[PROBLEM REQUIREMENTS]: Write out the rows, starting with the first line and going on through the line with "Seguro de responsabilidad civil general". Include both of those lines and reproduce every character without change.

[SOURCE MATERIAL]:
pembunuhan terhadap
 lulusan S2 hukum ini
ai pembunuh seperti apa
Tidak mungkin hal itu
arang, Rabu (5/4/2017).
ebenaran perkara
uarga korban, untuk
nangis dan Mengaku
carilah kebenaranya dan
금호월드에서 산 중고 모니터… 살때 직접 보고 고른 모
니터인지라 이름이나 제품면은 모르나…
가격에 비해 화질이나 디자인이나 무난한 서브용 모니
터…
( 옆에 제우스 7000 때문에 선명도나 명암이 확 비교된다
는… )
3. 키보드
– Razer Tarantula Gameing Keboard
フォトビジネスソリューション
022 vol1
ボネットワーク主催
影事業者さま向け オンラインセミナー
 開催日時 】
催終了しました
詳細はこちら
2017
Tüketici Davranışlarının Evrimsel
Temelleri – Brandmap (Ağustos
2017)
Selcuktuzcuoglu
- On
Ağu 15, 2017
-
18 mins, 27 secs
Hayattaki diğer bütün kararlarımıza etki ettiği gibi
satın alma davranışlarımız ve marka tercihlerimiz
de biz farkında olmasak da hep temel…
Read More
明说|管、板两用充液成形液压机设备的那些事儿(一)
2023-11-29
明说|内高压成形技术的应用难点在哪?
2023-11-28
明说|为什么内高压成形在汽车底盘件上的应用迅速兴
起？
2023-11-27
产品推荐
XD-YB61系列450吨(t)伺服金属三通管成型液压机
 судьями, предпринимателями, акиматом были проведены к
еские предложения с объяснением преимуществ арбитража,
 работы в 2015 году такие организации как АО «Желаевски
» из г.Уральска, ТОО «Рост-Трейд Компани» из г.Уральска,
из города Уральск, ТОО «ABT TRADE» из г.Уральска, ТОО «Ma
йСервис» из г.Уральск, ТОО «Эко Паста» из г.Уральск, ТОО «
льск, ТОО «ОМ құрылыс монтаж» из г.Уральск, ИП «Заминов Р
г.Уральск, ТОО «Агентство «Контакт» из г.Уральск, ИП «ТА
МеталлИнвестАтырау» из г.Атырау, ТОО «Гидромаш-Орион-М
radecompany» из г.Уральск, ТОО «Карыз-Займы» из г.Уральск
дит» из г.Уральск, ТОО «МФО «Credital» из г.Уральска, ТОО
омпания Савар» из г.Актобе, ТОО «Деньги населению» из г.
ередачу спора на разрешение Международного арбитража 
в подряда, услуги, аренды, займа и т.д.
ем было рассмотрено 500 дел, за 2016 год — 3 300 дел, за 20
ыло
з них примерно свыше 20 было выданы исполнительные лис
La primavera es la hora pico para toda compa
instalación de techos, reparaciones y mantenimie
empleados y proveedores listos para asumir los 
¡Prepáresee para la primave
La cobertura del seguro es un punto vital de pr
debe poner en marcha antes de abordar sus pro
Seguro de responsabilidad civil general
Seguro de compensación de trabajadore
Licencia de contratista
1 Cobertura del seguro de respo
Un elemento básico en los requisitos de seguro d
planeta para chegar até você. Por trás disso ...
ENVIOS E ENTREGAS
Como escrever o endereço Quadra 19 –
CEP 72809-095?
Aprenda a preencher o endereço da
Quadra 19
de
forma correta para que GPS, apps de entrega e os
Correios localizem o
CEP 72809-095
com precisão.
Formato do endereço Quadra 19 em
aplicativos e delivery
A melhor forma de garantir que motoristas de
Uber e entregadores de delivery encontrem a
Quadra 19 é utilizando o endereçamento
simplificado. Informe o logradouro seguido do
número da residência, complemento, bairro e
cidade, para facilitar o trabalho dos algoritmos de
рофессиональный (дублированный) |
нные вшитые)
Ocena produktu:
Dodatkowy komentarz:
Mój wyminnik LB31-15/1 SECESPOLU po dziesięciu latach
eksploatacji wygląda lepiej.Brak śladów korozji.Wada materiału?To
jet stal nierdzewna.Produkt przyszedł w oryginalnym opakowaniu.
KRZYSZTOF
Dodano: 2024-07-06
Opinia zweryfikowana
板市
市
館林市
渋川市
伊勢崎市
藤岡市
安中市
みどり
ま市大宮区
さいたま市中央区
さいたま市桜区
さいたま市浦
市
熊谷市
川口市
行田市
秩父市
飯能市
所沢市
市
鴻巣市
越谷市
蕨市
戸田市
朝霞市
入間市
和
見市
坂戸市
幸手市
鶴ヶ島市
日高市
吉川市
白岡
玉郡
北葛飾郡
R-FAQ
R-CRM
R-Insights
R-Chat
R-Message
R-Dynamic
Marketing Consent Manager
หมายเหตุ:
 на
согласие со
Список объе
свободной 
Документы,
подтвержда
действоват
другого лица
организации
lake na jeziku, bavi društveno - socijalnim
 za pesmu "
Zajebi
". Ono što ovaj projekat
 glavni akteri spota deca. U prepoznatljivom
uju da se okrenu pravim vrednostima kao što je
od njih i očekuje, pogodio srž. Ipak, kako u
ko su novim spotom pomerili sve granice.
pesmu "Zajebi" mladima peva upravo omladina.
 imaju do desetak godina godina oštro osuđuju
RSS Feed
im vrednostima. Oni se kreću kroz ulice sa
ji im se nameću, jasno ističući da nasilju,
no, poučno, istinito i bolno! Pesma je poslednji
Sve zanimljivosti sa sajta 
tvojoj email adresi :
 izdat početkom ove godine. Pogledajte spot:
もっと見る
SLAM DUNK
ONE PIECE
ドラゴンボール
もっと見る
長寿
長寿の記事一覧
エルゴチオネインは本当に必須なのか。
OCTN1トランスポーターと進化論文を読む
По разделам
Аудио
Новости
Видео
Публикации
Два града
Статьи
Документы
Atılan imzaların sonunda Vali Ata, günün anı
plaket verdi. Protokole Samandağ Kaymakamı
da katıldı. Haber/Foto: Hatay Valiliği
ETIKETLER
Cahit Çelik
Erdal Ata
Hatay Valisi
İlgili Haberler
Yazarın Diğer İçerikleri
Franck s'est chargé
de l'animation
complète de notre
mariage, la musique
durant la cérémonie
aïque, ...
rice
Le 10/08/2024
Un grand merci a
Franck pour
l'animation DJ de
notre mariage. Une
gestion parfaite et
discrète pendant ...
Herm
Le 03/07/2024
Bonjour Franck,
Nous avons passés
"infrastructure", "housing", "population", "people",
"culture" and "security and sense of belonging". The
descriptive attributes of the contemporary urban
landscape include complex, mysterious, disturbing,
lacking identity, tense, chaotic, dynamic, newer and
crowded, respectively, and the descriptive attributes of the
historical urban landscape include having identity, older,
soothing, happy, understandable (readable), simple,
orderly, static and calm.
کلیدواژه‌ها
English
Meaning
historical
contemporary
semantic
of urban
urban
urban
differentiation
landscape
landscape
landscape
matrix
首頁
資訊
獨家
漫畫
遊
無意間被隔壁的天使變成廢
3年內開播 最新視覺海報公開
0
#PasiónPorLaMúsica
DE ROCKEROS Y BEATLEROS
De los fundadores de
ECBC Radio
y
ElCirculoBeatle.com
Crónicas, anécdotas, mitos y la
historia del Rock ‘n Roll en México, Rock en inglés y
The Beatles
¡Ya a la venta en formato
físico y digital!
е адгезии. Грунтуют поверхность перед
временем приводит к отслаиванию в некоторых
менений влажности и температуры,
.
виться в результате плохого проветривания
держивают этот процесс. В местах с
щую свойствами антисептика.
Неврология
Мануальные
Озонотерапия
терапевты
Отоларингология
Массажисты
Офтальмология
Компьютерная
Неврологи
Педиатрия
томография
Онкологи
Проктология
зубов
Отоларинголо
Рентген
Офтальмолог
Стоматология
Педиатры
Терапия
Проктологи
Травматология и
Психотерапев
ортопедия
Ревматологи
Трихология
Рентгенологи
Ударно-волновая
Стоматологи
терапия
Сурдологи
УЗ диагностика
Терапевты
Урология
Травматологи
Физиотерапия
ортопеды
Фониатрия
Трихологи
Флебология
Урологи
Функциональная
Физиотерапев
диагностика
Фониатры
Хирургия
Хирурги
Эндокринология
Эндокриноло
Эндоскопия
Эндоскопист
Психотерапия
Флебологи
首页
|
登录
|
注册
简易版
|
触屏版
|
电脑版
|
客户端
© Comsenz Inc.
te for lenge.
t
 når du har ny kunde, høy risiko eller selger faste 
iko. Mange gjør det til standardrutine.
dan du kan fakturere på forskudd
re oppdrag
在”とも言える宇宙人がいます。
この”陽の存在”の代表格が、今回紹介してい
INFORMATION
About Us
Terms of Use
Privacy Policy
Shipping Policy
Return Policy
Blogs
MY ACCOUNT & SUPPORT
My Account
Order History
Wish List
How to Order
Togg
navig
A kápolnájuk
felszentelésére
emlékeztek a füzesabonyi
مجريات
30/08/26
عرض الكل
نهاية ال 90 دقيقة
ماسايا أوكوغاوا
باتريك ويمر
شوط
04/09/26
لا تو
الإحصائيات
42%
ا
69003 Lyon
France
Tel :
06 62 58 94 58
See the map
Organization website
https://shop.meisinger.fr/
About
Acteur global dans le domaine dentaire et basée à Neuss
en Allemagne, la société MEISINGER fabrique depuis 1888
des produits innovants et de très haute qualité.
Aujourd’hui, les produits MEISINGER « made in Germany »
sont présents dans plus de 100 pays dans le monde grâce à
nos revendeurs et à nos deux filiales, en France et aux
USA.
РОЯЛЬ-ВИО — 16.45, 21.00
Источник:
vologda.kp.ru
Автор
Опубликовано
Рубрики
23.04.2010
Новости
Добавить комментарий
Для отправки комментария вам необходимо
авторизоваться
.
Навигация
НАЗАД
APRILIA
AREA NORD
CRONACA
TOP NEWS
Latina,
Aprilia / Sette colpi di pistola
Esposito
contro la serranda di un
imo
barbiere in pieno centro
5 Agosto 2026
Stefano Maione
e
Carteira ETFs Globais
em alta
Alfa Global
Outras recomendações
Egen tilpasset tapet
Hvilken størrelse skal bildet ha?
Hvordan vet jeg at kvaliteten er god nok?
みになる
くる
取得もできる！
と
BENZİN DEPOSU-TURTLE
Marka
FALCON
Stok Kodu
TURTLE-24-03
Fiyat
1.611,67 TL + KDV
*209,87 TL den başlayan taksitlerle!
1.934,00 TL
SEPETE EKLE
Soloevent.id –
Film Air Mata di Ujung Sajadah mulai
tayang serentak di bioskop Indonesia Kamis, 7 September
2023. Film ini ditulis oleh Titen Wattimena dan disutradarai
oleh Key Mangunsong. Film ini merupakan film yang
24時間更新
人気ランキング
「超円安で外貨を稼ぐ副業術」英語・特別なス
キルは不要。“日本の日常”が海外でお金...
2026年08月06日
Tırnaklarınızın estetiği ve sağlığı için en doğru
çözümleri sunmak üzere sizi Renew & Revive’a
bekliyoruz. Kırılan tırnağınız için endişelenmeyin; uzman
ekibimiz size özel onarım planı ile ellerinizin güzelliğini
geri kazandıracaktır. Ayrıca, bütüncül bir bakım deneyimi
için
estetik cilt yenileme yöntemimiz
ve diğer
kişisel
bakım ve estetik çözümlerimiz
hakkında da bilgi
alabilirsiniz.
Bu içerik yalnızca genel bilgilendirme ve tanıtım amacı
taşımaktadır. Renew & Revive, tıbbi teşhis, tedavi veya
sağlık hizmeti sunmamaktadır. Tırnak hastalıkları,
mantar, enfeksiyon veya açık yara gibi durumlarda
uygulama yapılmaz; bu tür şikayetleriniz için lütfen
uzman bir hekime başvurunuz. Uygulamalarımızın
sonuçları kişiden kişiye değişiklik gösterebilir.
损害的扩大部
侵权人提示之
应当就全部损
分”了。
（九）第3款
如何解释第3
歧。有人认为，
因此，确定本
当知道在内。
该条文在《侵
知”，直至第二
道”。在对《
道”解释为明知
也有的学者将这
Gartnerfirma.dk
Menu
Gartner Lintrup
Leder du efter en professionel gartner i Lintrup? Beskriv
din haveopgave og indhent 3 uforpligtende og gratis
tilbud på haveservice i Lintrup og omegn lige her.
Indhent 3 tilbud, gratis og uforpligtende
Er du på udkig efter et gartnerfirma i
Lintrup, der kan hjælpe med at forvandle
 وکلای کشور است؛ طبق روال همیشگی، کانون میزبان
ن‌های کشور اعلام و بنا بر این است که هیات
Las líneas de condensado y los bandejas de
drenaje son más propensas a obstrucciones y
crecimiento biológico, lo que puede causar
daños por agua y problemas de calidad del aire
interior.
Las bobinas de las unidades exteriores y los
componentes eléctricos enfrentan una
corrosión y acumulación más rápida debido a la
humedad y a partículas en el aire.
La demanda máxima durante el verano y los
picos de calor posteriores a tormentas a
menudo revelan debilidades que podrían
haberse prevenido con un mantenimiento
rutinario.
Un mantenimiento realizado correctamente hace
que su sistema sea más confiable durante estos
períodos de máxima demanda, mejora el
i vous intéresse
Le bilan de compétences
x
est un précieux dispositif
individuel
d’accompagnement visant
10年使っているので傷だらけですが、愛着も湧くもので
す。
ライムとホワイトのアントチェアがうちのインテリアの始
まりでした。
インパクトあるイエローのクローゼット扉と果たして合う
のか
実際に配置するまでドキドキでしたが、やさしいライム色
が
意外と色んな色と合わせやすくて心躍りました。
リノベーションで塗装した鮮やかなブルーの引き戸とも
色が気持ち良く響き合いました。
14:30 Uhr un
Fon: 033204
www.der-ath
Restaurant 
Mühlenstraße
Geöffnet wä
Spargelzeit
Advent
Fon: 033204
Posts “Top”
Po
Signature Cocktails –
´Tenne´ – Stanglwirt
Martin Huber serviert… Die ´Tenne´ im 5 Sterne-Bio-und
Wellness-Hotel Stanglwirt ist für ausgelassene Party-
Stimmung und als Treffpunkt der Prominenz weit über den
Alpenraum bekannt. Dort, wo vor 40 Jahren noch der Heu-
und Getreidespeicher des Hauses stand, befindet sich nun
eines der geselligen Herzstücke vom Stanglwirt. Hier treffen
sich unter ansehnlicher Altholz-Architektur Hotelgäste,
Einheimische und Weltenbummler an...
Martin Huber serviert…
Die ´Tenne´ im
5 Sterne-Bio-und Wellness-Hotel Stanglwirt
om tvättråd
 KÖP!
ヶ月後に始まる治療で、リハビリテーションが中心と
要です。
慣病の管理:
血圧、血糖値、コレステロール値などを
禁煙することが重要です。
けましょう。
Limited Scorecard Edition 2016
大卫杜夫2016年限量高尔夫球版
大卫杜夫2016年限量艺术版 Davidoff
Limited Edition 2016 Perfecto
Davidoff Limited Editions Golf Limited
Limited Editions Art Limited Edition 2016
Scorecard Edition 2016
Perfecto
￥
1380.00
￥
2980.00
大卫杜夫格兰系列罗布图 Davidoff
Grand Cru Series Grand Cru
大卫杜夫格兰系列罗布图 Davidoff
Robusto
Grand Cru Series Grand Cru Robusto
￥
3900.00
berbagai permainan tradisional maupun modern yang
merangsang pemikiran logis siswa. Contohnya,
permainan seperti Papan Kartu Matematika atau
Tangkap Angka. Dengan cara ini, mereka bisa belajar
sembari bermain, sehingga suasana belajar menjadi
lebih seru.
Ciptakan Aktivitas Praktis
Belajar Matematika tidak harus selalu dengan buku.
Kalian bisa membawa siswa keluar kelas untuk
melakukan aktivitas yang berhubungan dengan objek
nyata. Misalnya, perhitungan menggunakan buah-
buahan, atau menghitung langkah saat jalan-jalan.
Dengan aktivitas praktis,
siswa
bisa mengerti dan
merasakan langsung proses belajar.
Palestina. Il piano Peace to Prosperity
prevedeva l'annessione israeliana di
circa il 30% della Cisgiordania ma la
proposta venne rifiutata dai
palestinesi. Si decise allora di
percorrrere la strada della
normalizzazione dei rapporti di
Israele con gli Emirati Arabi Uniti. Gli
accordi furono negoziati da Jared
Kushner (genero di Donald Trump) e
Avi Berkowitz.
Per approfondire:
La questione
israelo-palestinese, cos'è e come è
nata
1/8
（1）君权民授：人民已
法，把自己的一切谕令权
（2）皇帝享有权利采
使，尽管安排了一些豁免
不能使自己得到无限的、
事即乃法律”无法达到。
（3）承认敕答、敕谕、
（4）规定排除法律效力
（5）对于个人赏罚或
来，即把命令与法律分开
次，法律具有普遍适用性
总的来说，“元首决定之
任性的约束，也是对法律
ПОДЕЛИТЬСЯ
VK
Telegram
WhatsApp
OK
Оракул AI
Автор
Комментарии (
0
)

[YOUR SOLUTION]:
pembunuhan terhadap
 lulusan S2 hukum ini
ai pembunuh seperti apa
Tidak mungkin hal itu
arang, Rabu (5/4/2017).
ebenaran perkara
uarga korban, untuk
nangis dan Mengaku
carilah kebenaranya dan
금호월드에서 산 중고 모니터… 살때 직접 보고 고른 모
니터인지라 이름이나 제품면은 모르나…
가격에 비해 화질이나 디자인이나 무난한 서브용 모니
터…
( 옆에 제우스 7000 때문에 선명도나 명암이 확 비교된다
는… )
3. 키보드
– Razer Tarantula Gameing Keboard
フォトビジネスソリューション
022 vol1
ボネットワーク主催
影事業者さま向け オンラインセミナー
 開催日時 】
催終了しました
詳細はこちら
2017
Tüketici Davranışlarının Evrimsel
Temelleri – Brandmap (Ağustos
2017)
Selcuktuzcuoglu
- On
Ağu 15, 2017
-
18 mins, 27 secs
Hayattaki diğer bütün kararlarımıza etki ettiği gibi
satın alma davranışlarımız ve marka tercihlerimiz
de biz farkında olmasak da hep temel…
Read More
明说|管、板两用充液成形液压机设备的那些事儿(一)
2023-11-29
明说|内高压成形技术的应用难点在哪?
2023-11-28
明说|为什么内高压成形在汽车底盘件上的应用迅速兴
起？
2023-11-27
产品推荐
XD-YB61系列450吨(t)伺服金属三通管成型液压机
 судьями, предпринимателями, акиматом были проведены к
еские предложения с объяснением преимуществ арбитража,
 работы в 2015 году такие организации как АО «Желаевски
» из г.Уральска, ТОО «Рост-Трейд Компани» из г.Уральска,
из города Уральск, ТОО «ABT TRADE» из г.Уральска, ТОО «Ma
йСервис» из г.Уральск, ТОО «Эко Паста» из г.Уральск, ТОО «
льск, ТОО «ОМ құрылыс монтаж» из г.Уральск, ИП «Заминов Р
г.Уральск, ТОО «Агентство «Контакт» из г.Уральск, ИП «ТА
МеталлИнвестАтырау» из г.Атырау, ТОО «Гидромаш-Орион-М
radecompany» из г.Уральск, ТОО «Карыз-Займы» из г.Уральск
дит» из г.Уральск, ТОО «МФО «Credital» из г.Уральска, ТОО
омпания Савар» из г.Актобе, ТОО «Деньги населению» из г.
ередачу спора на разрешение Международного арбитража 
в подряда, услуги, аренды, займа и т.д.
ем было рассмотрено 500 дел, за 2016 год — 3 300 дел, за 20
ыло
з них примерно свыше 20 было выданы исполнительные лис
La primavera es la hora pico para toda compa
instalación de techos, reparaciones y mantenimie
empleados y proveedores listos para asumir los 
¡Prepáresee para la primave
La cobertura del seguro es un punto vital de pr
debe poner en marcha antes de abordar sus pro
Seguro de responsabilidad civil general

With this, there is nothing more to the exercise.